--- Quoted text ---

- - - - -

Student Voices

Articles from May 11 Newsletter

Thank You For Listening

This year, Mrs. Hammond orchestrated a high school journalism elective. We were given the opportunity to write about events, express our opinions, go through the process of interviewing, and learn the ins and outs of journalism. We have been so blessed to learn and submit things to the newsletter and the news nuggets.  We are grateful to those who have read our work and supported our creative endeavors. This year has been a learning experience for all, so thank you for your patience as well!

~Student Voices

MHA Students Spread Books to Community

Bang! The sound of a staple gun going off mixed with the whirring of screwdrivers and the chatter of high school students. In the middle of the bustle a small, two-by-two-foot house with a square cut out of the front, leaving room for a glass door. A project of several months finally coming together.

The upper school students of Mile High Academy collaborated on the Little Free Library, a public bookcase for the residents of the community. While the idea has floated around, the actual work began in April, with students starting to build it with the help of Mr. Jaklich.

The first step of any project is to brainstorm the design and the logistics of the project. Because several classes were involved in the Little Free Library project, Mrs. Hammond, MHA’s upper school English teacher, put dry-erase boards up on her wall that students used to keep their thoughts in order. By the time April rolled around, the students were ready to build!

“It [the project] was fun,” Natalia V. said. “I liked working with my classmates,” though she suspected that some were less keen on building. She worked on both the construction and design of the Little Free Library. She was one of the problem solvers of the group, taking over when her classmates were struggling to help come up with solutions.

- - - - -

--- Information supplied ---
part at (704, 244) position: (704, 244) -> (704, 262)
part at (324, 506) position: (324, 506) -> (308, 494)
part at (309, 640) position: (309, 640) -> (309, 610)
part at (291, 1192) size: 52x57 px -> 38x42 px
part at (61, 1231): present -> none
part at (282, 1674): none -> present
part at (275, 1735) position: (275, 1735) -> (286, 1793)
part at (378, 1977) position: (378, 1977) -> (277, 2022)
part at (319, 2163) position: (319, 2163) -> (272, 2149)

- - - - -

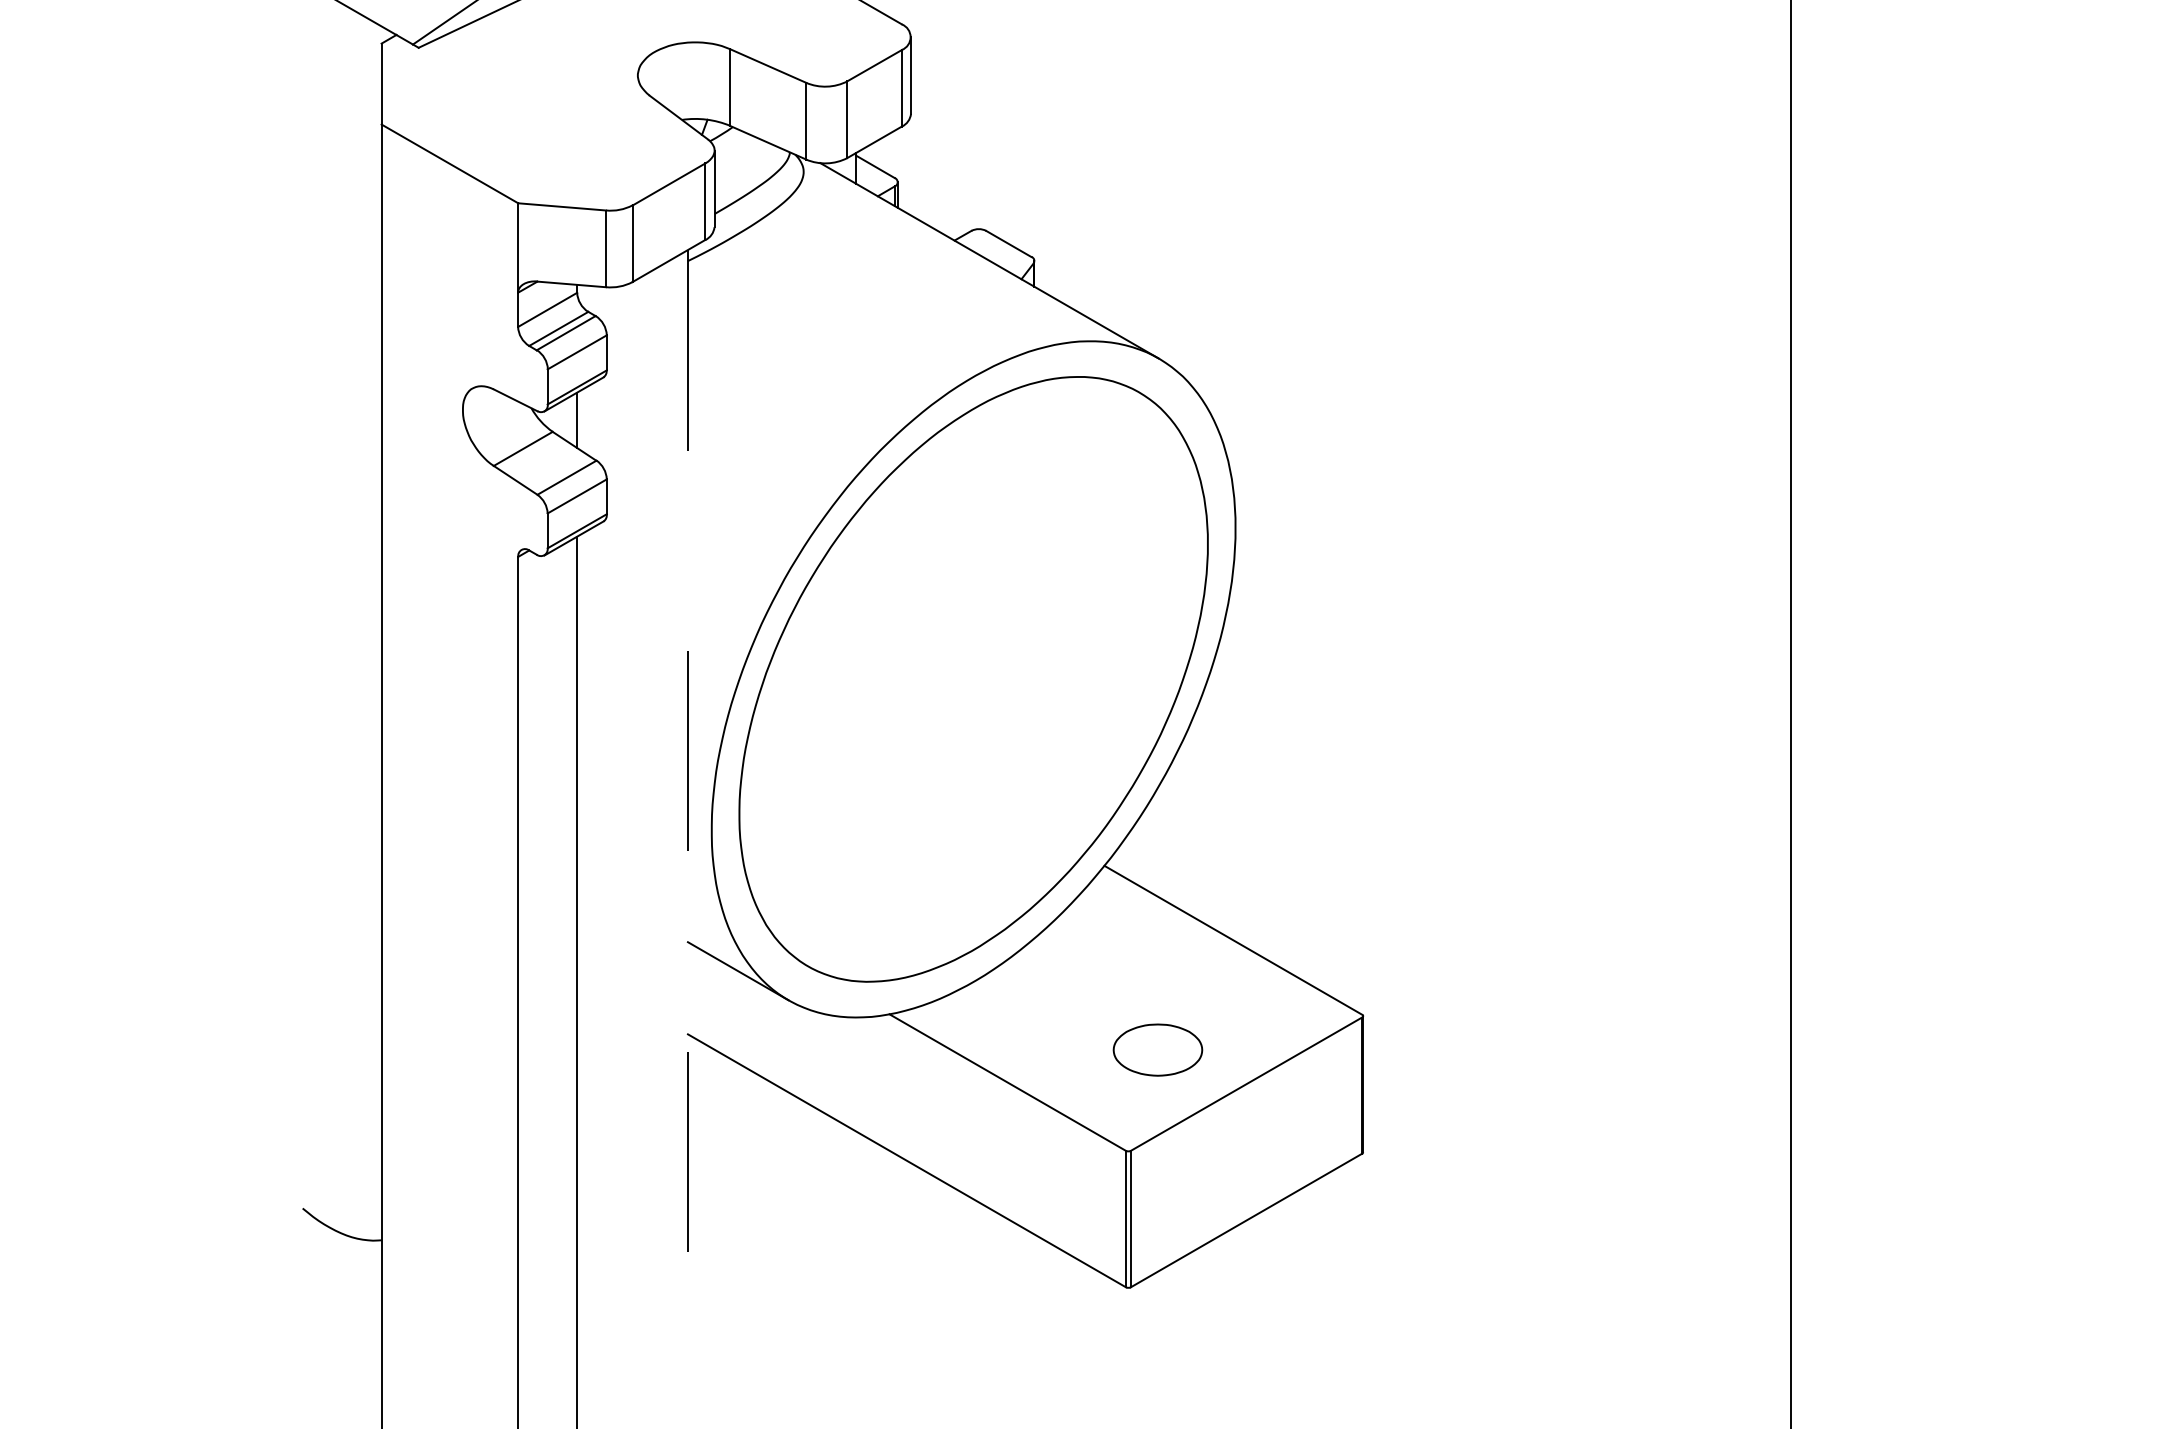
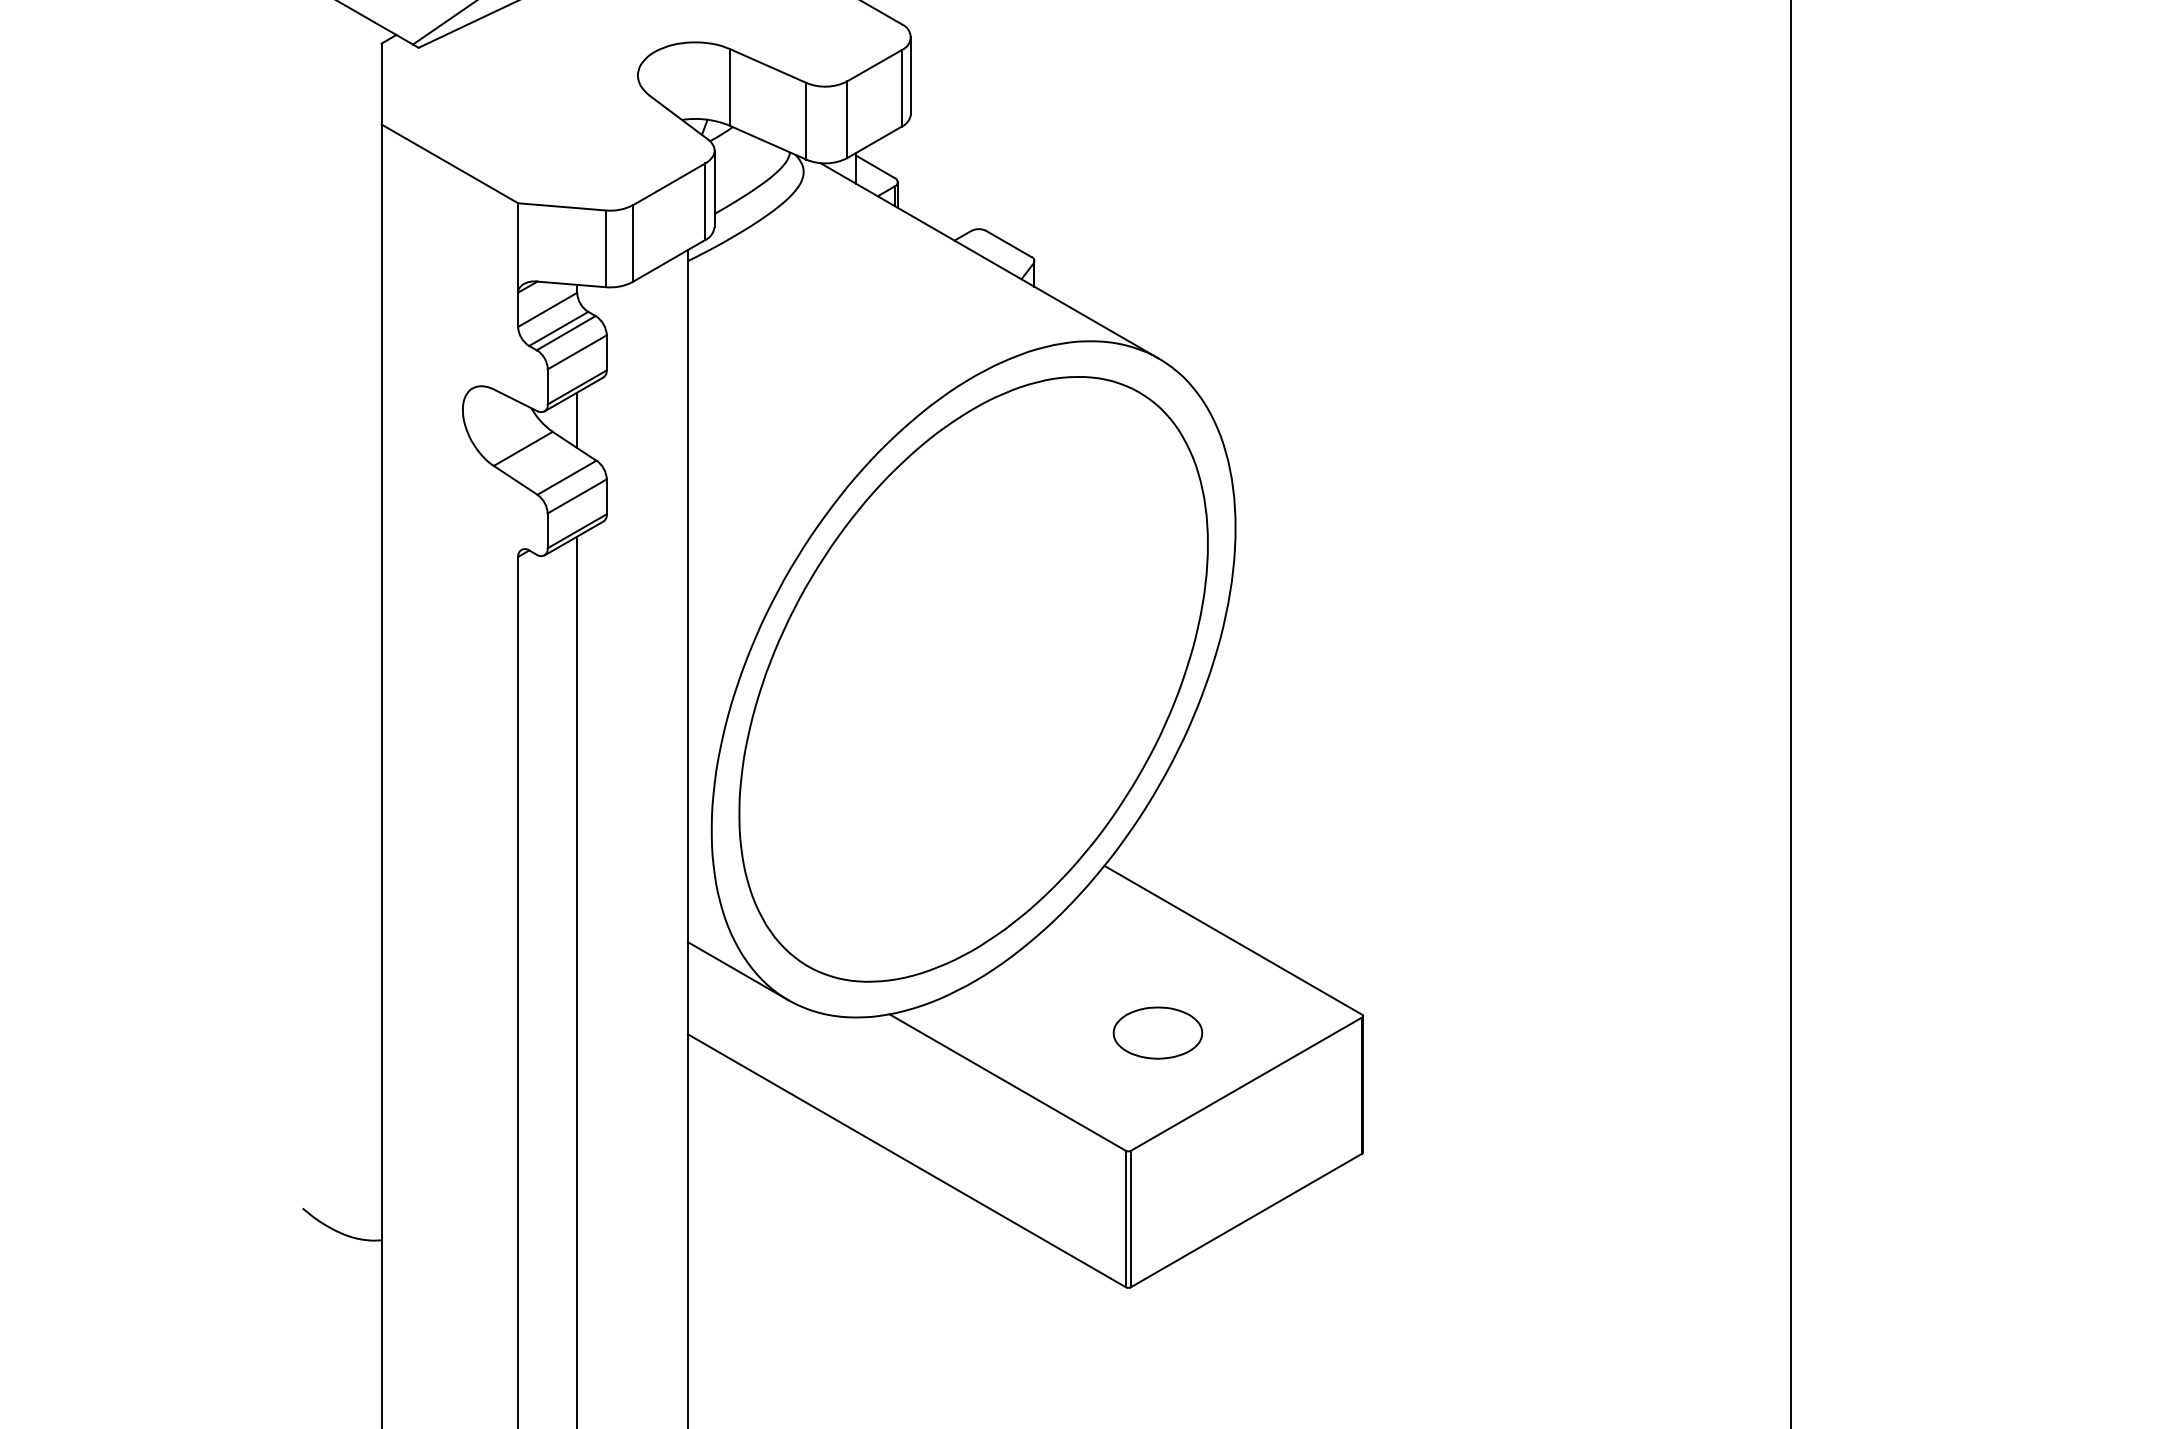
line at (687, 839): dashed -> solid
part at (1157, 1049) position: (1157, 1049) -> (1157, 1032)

- - - - -

--- What is asked ---
(1) Please write out the part of the newsletter articles starting with "MHA Students Spread" and going on through "of Mr. Jaklich.".
(2) According to the newsletter articles, who helped the students build the Little Free Library?

--- Responses per task ---
(1)
MHA Students Spread Books to Community

Bang! The sound of a staple gun going off mixed with the whirring of screwdrivers and the chatter of high school students. In the middle of the bustle a small, two-by-two-foot house with a square cut out of the front, leaving room for a glass door. A project of several months finally coming together.

The upper school students of Mile High Academy collaborated on the Little Free Library, a public bookcase for the residents of the community. While the idea has floated around, the actual work began in April, with students starting to build it with the help of Mr. Jaklich.

(2) Mr. Jaklich